Any fan of Howard Philips Lovecraft knows how difficult it is to translate his novels and short stories of unspeakable cosmic horror into film. The experience of reading Lovecraft is about the writing itself, and while it invokes highly visual imagery, it is not the sort of thing which lends itself well to cinematic adaptation.
1967’s The Shuttered Room comes from a Lovecraft idea completed as a short story after his death by friend and colleague August Derlith. Like many of Lovecraft’s lesser short stories, there isn’t much of a plot. The only things to make the transition from page to film are the setting of the abandoned mill house and the family name. While screenwriters D.B. Ledrov and Nathaniel Tanchuck took the bare bones of the short story and created a boilerplate gothic melodrama, the script and direction managed to get the feel of the cursed Whately clan and the fishing village of Dunwich island.
When Susanna Whately (babelious blond model Carol Lynley) inherits the family property on her twenty-first birthday, she and her husband (the much older Gig Young) Mike Kelton, travel from New York City to secluded Dunwich island somewhere off the coast of New England.
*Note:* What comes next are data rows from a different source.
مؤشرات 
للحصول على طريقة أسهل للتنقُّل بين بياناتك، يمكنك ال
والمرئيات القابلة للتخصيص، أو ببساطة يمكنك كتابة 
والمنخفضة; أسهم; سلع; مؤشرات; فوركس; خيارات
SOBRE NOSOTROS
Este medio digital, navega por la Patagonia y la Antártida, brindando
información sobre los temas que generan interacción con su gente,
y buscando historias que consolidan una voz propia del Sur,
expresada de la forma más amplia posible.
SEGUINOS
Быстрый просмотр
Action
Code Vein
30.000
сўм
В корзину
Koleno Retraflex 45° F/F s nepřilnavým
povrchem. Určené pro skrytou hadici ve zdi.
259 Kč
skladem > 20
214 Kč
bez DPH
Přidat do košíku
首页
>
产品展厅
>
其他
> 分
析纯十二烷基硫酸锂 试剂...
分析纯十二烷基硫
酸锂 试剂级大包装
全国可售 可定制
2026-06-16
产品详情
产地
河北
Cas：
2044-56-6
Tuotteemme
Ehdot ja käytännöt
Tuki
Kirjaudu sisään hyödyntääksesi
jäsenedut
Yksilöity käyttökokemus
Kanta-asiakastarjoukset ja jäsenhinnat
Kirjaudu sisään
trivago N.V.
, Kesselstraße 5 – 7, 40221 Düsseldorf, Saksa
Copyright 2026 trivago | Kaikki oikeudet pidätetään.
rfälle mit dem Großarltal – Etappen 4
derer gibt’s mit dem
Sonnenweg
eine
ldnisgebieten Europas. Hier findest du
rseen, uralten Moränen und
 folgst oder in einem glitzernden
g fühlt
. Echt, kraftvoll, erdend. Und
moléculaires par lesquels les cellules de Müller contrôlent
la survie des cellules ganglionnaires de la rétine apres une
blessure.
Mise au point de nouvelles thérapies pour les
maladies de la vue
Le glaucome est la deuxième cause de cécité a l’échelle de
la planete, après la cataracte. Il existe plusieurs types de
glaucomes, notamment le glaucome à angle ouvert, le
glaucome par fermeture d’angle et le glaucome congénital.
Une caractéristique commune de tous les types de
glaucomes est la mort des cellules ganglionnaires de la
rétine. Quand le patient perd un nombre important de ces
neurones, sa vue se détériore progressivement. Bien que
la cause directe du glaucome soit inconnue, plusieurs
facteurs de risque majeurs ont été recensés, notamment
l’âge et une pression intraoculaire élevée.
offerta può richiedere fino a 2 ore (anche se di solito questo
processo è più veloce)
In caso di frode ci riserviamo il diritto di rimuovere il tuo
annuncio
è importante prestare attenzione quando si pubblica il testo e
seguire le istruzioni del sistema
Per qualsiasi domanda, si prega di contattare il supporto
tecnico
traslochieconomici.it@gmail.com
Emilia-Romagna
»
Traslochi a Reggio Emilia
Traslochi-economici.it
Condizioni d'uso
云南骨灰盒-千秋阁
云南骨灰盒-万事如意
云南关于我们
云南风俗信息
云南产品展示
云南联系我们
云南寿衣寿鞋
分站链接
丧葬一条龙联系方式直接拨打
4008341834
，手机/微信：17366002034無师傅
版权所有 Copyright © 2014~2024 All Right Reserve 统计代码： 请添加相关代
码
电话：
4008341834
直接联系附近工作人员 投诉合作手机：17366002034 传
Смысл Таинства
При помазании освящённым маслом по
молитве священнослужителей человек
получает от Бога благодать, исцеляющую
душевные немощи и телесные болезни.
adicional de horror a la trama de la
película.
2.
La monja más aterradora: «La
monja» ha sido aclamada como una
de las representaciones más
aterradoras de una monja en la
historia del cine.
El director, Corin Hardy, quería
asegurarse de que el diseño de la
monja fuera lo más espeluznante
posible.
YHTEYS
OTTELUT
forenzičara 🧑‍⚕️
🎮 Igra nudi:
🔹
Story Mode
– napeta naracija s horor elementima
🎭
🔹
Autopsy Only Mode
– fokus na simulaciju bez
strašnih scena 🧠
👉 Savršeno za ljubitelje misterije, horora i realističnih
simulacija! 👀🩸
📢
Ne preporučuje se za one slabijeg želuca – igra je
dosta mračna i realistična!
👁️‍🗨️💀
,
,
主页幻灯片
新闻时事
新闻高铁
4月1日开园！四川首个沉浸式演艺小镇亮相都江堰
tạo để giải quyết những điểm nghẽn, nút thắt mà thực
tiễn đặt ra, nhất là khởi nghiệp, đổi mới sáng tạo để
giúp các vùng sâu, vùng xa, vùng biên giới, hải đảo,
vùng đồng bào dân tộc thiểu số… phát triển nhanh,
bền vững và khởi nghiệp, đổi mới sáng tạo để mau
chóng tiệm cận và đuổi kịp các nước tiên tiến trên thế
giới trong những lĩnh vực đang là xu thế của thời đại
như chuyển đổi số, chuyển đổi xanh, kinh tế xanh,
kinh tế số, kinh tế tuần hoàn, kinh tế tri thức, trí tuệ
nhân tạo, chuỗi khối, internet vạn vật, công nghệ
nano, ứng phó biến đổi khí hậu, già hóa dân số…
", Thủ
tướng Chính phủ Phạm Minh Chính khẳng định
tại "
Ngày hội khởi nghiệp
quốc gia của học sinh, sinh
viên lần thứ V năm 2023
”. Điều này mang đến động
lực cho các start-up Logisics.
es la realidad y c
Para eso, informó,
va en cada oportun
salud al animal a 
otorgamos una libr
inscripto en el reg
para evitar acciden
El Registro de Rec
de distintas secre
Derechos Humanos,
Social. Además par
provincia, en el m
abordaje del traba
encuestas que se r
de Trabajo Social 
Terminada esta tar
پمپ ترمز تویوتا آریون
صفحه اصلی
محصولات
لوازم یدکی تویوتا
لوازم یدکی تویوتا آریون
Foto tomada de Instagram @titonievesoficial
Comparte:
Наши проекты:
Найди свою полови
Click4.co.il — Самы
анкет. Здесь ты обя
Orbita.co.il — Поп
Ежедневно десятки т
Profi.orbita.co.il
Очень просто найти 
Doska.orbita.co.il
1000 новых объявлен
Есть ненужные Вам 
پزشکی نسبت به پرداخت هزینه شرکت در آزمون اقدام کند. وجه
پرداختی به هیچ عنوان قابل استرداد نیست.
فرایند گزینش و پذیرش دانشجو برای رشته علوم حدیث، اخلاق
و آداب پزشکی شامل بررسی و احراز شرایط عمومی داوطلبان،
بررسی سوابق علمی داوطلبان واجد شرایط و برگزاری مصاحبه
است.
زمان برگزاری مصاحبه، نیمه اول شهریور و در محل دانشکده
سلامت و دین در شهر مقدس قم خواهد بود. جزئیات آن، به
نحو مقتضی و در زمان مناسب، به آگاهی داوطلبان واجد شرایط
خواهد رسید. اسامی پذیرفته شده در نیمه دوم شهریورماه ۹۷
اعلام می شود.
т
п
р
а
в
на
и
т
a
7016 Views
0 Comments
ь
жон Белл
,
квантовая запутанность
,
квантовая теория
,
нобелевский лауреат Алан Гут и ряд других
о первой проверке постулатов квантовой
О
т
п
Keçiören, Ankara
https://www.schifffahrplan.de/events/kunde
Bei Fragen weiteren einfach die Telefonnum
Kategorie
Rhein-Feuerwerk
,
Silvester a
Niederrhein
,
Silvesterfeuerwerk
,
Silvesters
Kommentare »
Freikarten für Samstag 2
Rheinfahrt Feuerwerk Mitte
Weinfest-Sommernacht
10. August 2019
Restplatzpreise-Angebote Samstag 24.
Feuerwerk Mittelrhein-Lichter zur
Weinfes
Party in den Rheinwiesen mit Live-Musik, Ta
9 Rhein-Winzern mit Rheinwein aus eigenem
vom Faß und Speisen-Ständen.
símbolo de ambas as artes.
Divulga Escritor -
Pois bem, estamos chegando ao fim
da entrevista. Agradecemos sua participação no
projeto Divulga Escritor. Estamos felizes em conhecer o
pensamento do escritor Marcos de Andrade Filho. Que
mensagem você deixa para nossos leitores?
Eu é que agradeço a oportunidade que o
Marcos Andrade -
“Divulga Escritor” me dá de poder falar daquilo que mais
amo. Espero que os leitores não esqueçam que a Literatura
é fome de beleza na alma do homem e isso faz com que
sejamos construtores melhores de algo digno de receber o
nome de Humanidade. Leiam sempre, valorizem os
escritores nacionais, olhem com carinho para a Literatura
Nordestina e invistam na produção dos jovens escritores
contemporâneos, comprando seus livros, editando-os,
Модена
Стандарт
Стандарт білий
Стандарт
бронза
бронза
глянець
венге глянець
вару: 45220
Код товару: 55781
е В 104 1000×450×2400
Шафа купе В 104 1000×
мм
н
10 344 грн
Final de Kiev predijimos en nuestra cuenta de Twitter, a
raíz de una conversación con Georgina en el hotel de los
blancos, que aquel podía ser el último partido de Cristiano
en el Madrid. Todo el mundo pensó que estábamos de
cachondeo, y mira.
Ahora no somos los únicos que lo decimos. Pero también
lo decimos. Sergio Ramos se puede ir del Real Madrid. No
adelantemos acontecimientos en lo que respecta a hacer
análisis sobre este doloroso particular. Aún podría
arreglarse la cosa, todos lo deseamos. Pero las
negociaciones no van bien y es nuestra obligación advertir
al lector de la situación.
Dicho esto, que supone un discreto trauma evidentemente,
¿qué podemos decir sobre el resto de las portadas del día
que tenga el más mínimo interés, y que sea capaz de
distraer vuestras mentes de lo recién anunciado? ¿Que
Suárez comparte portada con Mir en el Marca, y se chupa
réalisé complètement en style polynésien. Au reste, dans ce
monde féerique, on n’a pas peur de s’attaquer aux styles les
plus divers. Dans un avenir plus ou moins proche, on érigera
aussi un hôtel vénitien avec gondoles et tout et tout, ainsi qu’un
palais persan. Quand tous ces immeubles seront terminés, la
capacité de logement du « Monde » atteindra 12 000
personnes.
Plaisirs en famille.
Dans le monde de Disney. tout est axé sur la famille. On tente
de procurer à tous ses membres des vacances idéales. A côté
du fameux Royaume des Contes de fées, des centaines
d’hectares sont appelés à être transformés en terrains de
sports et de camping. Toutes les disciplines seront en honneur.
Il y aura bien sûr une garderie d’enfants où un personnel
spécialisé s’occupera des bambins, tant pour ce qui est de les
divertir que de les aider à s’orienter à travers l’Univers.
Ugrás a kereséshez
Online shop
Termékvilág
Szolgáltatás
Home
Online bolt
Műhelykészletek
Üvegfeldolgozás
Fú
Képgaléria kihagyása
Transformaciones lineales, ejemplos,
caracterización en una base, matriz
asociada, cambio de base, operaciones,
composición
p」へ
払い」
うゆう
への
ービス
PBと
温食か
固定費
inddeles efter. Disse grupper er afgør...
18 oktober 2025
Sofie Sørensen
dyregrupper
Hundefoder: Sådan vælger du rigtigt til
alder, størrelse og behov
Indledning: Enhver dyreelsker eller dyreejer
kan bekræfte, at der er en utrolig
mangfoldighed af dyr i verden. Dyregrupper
Right away the superstitious villagers warn them away from turning the dilapidated old mill into a summer home because Something Evil lurks in the shadows ready to main, torture, and kill.
Speaking of torture, Oliver Reed is on hand as Ethan Whately, Susanna’s cousin and leader of the local gang of island thugs who spends most of the movie stalking Susanna, engaging in dangerous road games with his homies that involve a wooden skid and a barbed wire fence, and getting his ass kicked by Judo expert Mike Kelton. To top things off there is Flora Robson as Aunt Agatha, a sort of granny good witch who observes the pathetic lives of the islanders from atop her Norman tower.
Anyone who saw this movie during repeated showings on American TV in the late sixties and early seventies remembers it as an exciting gothic thrill ride. Seeing it forty years later the denouement is something of a let down, but it still manages to leave the viewer with a sense of poignancy for the wasted life of the thing in the shuttered room. See the second comment here posted by Evie on August 8, 2008 for a thoughtful assessment on how the same story might be presented today.
The Shuttered Room is the kind of film that makes Lovecraft purists throw up their hands in despair, but taken on its own terms it is an effective piece of late 60s British Gothic film making. Heck, there was even a novelization that was marketed to the ravenous Gothic Romance crowd.